Fairness and dignity for CAS as educators
In order to maintain SJU’s reputation for high-quality, innovative teaching, all of its faculty must have access to essentials like professional and technical support, adequate office space, clarity and consistency around course cancellations, and advance course offer notice, as well as year-round access to e-mail, library facilities, and basic software programs. When CAS can excel, students can excel.

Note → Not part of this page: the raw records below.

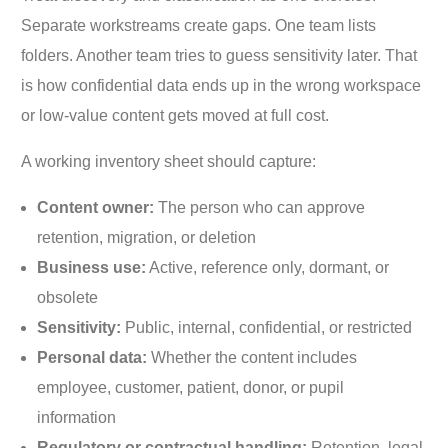
Separate workstreams create gaps. One team lists
folders. Another team tries to guess sensitivity later. That
is how confidential data ends up in the wrong workspace
or low-value content gets moved at full cost.
A working inventory sheet should capture:
Content owner:
The person who can approve
retention, migration, or deletion
Business use:
Active, reference only, dormant, or
obsolete
Sensitivity:
Public, internal, confidential, or restricted
Personal data:
Whether the content includes
employee, customer, patient, donor, or pupil
information
Regulatory or contractual handling:
Retention, legal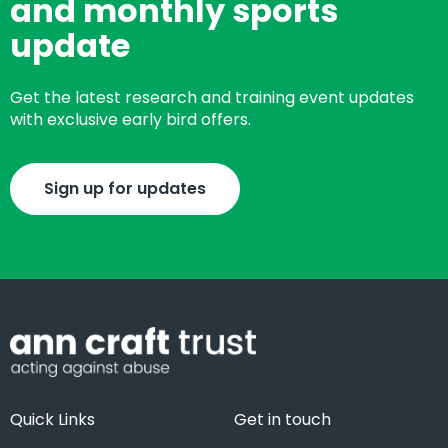
and monthly sports
update
Get the latest research and training event updates
with exclusive early bird offers.
Sign up for updates
Quick Links
Get in touch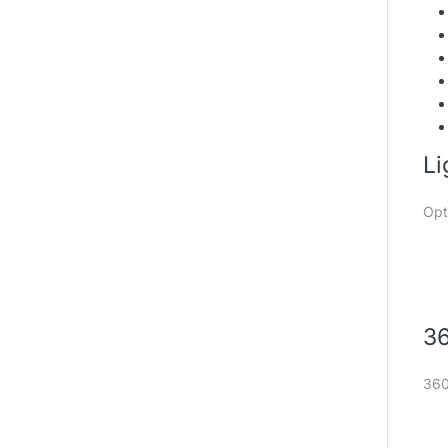
Li
Opt
36
360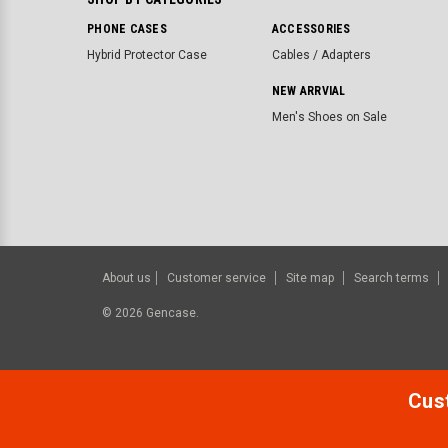
PHONE CASES
ACCESSORIES
Hybrid Protector Case
Cables / Adapters
NEW ARRVIAL
Men's Shoes on Sale
About us
Customer service
Site map
Search terms
©
2026
Gencase.
Cust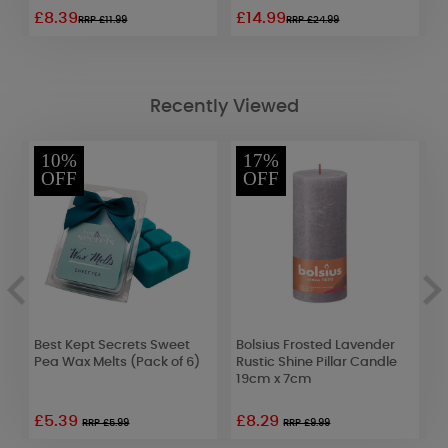
£8.39
£14.99
£
RRP £11.99
RRP £24.99
Recently Viewed
10%
17%
OFF
OFF
nk
Best Kept Secrets Sweet
Bolsius Frosted Lavender
A
Pea Wax Melts (Pack of 6)
Rustic Shine Pillar Candle
L
19cm x 7cm
F
£5.39
£8.29
RRP £5.99
RRP £9.99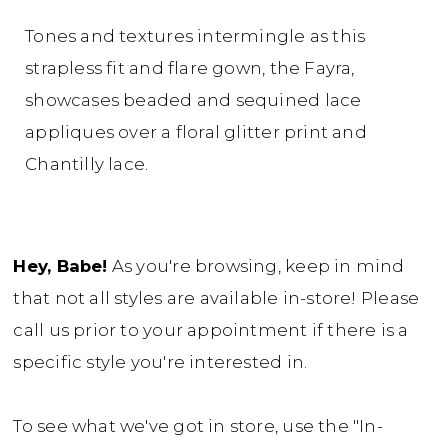
Tones and textures intermingle as this
strapless fit and flare gown, the Fayra,
showcases beaded and sequined lace
appliques over a floral glitter print and
Chantilly lace.
Hey, Babe!
As you're browsing, keep in mind
that not all styles are available in-store! Please
call us prior to your appointment if there is a
specific style you're interested in.
To see what we've got in store, use the "In-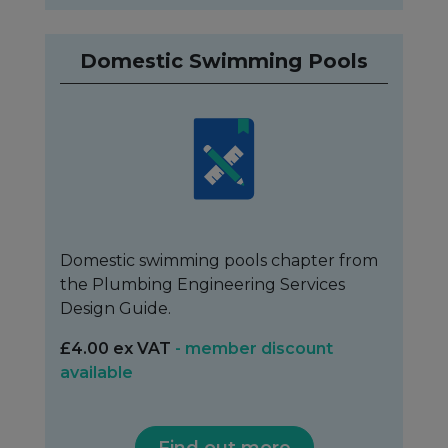
Domestic Swimming Pools
Domestic swimming pools chapter from
the Plumbing Engineering Services
Design Guide.
£4.00 ex VAT
- member discount
available
Find out more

Conversations About CAS Bargaining
In these videos, our CAS and full-time members discuss the rationale for our bargaining proposals
Stacey & Denise
The first video features our illustrious members, Denise Whitehead and Stacey Jacobs, explaining why a more equitable CAS seniority system will be better for CAS, students, chairs, and everyone at St. Jerome's—and how CAS members like Stacey are so deeply valued in SMF and throughout SJU.
Jesse & Chad
This video features our distinguished members, Chad Wriglesworth and Jesse Hutchison, chatting how multi-year appointments for CAS would benefit CAS members, department chairs, administrative staff, and—above all—students at St. Jerome’s.
Carlie & Alysia
Our renowned members Carlie Leroux and Alysia Kolentsis share their similar and divergent experiences of motherhood in academia in a rare and candid conversation about some of the many impacts of precarity on our members’ equity. They discuss how pregnancy and parental leave, multi-year appointments, sick leave, and health benefits are vital to a more equitable workplace for our CAS.
Catherine & Kieran
Our esteemed members Catherine Briggs and Kieran Bonner talk about some of the day-to-day indignities faced by CAS members, about how these impact their ability to plan their courses and help their students, and about how fairness and dignity for CAS are essential to the kind of community that makes St. Jerome’s special.
Toni & Stephen
Our final two-part video features our indomitable members, Toni Serafini and Stephen Svenson.
Part 1
In Part I, Toni and Stephen discuss the serious impacts of precarity on our CAS members' health, their family lives, and their ability to keep their homes. They emphasize that sick leave, health benefits, and job security are urgent justice issues at St. Jerome’s and affect the quality of education that we offer.
Part 2
In Part II of our final video, Toni Serafini and Stephen Svenson explain how compensating CAS members for the service work they do will bring crucial benefits to students and full-time faculty in a small institution like SJU; how offering tuition benefits for children of CAS is a gesture of respect; how a symbolic agreement not to invoke the CCAA at St. Jerome’s is essential to restoring the confidence of all St. Jerome’s employees after what happened at Laurentian; and how our Catholic mission at St. Jerome’s requires us to take seriously our CAS members’ stories of feeling expendable and undervalued and to listen when they ask us for help.